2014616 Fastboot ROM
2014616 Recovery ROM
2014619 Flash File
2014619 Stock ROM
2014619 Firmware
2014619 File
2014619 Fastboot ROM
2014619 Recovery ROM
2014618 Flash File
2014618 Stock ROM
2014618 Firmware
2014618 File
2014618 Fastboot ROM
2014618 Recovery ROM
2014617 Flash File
==================================================
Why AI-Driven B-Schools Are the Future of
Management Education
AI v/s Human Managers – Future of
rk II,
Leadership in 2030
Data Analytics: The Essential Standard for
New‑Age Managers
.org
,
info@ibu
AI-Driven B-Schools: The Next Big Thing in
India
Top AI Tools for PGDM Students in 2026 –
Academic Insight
==================================================
Can you copy the records from the line with "2014616 Fastboot ROM" to the line with "2014617 Flash File", both included, exactly as they appear?

**TASK OUTPUT:**
2014616 Fastboot ROM
2014616 Recovery ROM
2014619 Flash File
2014619 Stock ROM
2014619 Firmware
2014619 File
2014619 Fastboot ROM
2014619 Recovery ROM
2014618 Flash File
2014618 Stock ROM
2014618 Firmware
2014618 File
2014618 Fastboot ROM
2014618 Recovery ROM
2014617 Flash File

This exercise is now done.